Ma veniamo  all’altro virus, altrettanto grave; lui ci invita, con pari naturalezza, a cambiare terapia, avvisandoci che la pozione che pensiamo salvifica in realtà  contiene il virus.  Parlo della paura. La paura di un futuro pieno di ombre, di spettri, è un virus che ci ammala con la pozione che assumiamo per sottrarci a questi spettri: l’identitarismo.  In questa fase tormentata da paure esistenziali causate principalmente dai postumi di una globalizzazione parassitaria, finanziaria, predatrice, deculturante, gestiamo noi stessi pensando di poterci salvare solo riscoprendo la nostra appartenenza identitaria, nazionale, etnica, locale e vedendo negli altri il nemico, il problema, la sfida mortale. 

Tutto questo è ideologicamente estraneo al cattolicesimo per definizione, ma è il cattolicesimo conciliare che ha abbandonato il cammino dell’imposizione uniformante, della cristianità occidentale normativa, sposando la libertà di coscienza. Basta paura dell’altro, la nostra sfida, per tutti, è quella di imparare a vivere insieme. E’ stata una svolta talmente rilevante che avrebbe avuto bisogno di decenni per essere assimilata e capita in profondità.
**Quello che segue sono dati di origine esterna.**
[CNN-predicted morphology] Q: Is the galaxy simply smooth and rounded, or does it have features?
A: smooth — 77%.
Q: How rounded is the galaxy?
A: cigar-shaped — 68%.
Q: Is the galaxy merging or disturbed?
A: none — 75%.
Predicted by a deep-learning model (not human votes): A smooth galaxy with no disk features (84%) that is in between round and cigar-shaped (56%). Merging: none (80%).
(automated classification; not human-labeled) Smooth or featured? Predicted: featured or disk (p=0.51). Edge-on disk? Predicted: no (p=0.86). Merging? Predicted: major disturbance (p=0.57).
E’ stato così, e non è stato facile.  Non è stato facile perché questa Chiesa che non vuole più imporre la medesima cristianità a tutti avrebbe avuto bisogno di conoscere meglio il mondo nel quale viveva e si andava a inserire. Ma il sistema in vigore da secoli per la formazione e selezione, se vogliamo dire così, del clero non è stato adeguato a questa nuova visione. Il clero, rimasto fondamentale nella definizione dell’identità ecclesiastica, si formava e forma nei seminari, si tratta quindi di giovani che crescono conoscendo altri giovani seminaristi cattolici. Provenienti da tutto il mondo, molto spesso, ma comunque cattolici. Si formano cioè all’interno di un mondo chiuso, con un sistema formativo qualitativamente alto ma culturalmente chiuso. 
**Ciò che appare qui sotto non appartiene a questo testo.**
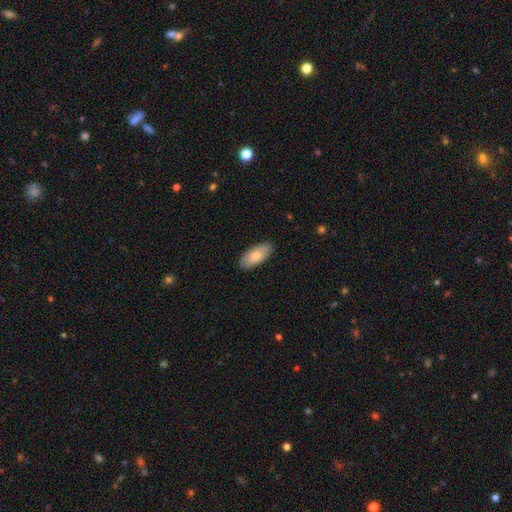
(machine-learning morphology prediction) The model was most divided on "smooth or featured": smooth: 80%, featured or disk: 14%, star or artifact: 5%. More confident: how rounded — in between (90%); merging — none (86%).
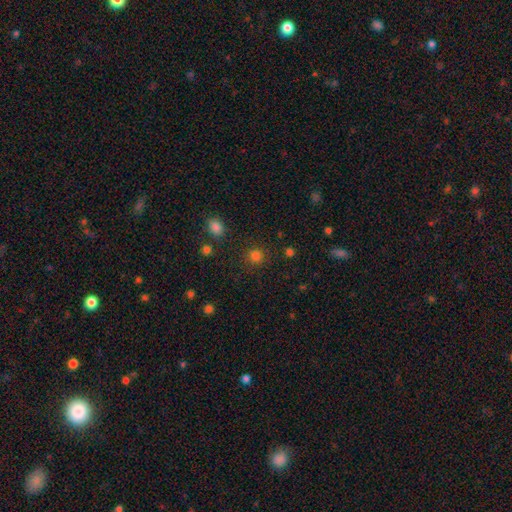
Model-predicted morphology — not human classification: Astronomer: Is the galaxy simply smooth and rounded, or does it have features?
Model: smooth — 79%.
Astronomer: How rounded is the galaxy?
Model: round — 90%.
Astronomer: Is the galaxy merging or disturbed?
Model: none — 85%.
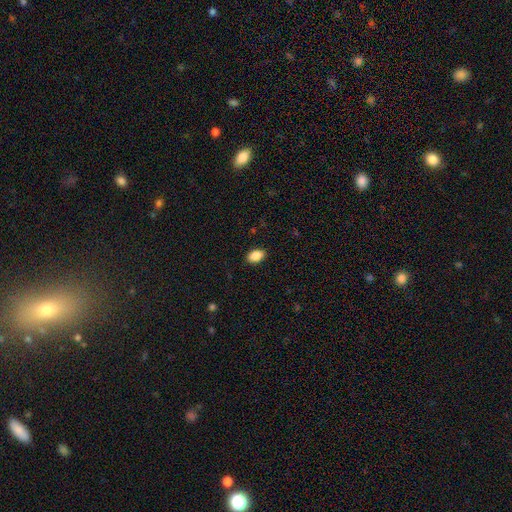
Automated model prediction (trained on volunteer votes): smooth 88%, star or artifact 8%, featured or disk 4%. Down the decision tree: how rounded — in between (88%); merging — none (89%).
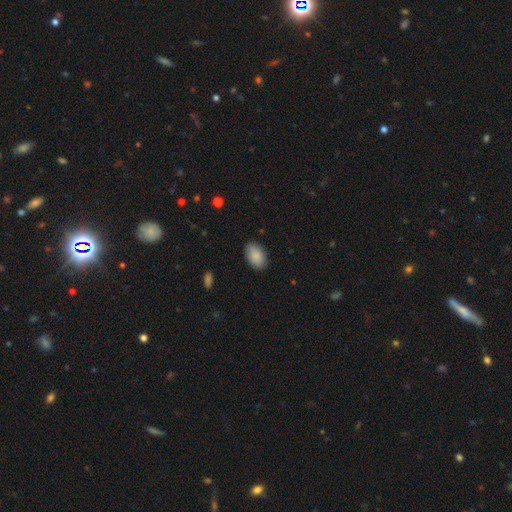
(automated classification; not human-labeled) smooth 89%, star or artifact 6%, featured or disk 5%. Down the decision tree: how rounded — in between (91%); merging — none (84%).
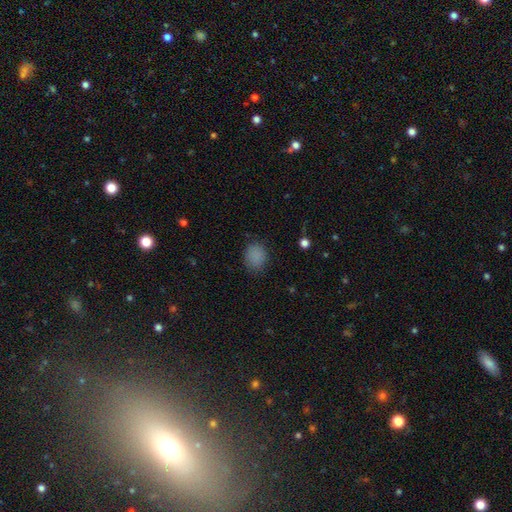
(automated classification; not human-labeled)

A pensarci bene potremmo dire  per il passato, per i dirigenti di quei partiti che hanno pensato di poter fare di un partito una Chiesa, che le loro scuole di partito davano certamente una formazione politica elevata, ma anch’esse espressione di un mondo chiuso. La cosiddetta èlite finanziaria di oggi non si forma così? 
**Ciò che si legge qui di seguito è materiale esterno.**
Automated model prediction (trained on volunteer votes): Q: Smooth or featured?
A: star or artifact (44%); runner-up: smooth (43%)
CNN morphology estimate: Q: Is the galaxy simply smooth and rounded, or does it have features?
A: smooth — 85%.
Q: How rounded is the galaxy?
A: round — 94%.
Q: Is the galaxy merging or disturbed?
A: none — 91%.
Questo sistema formativo oggi però non aiuta più a vedere gli altri e il fallimento della globalizzazione uniformante sta determinando quella paura, quella reazione impaurita dell’altro, di cui abbiamo parlato. Se la globalizzazione ha prodotto delocalizzazione, mercati finanziari capaci di impoverirci in un giorno e tanti altri problemi, allora torniamo indietro,  l’umanità alla quale apparteniamo e con la quale possiamo vivere in pace deve essere solo quella che conosciamo. Questo sta aiutando il riformarsi di ideologie rigide, escludenti, e gli ambienti chiusi non sono quelli che possono sconfiggerla, anzi. 

Andando a vedere la più banale biografia di Jorge Mario Bergoglio scopriamo che lui non appartiene ad ambienti chiusi, non viene di lì. Il primo dato che colpisce, anche guardando soltanto le schede più generiche, è l’età avanzata in cui venne ordinato sacerdote. Nato nel 1936 è stato ordinato sacerdote nel 1969. Dunque aveva trentatré anni. Questa è una prima diversità, rispetto a tanti sacerdoti, ma anche rispetto agli altri papi. Giovanni Paolo II, in questo il papa che gli si avvicina di più, divenne seminarista a 22 anni e fu ordinato sacerdote a 26 anni. Papa Benedetto XVI entrò in seminario a 12 anni, poi intervenne la guerra a modificare tutto. Papa Paolo VI fu ordinato sacerdote a 23 anni, un cammino quasi analogo a quello di Giovanni XXIII. L’unico papa che ha vissuto anche una vita esterna a quella ecclesiale è stato Giovanni Paolo II, che lavorò per un biennio prima del seminario. Questo che per Giovanni Paolo II è stato un biennio diviene un periodo molto più lungo e rilevante in Jorge Mario Bergoglio. Limitandosi a leggere Wikipedia si apprende che  Bergoglio, “perito chimico, si è mantenuto per un certo periodo facendo le pulizie in una fabbrica e poi facendo anche il buttafuori in un locale malfamato di Cordoba. In base a quanto dichiarato dallo stesso, ha avuto anche una fidanzata prima d’intraprendere la vita ecclesiastica.”  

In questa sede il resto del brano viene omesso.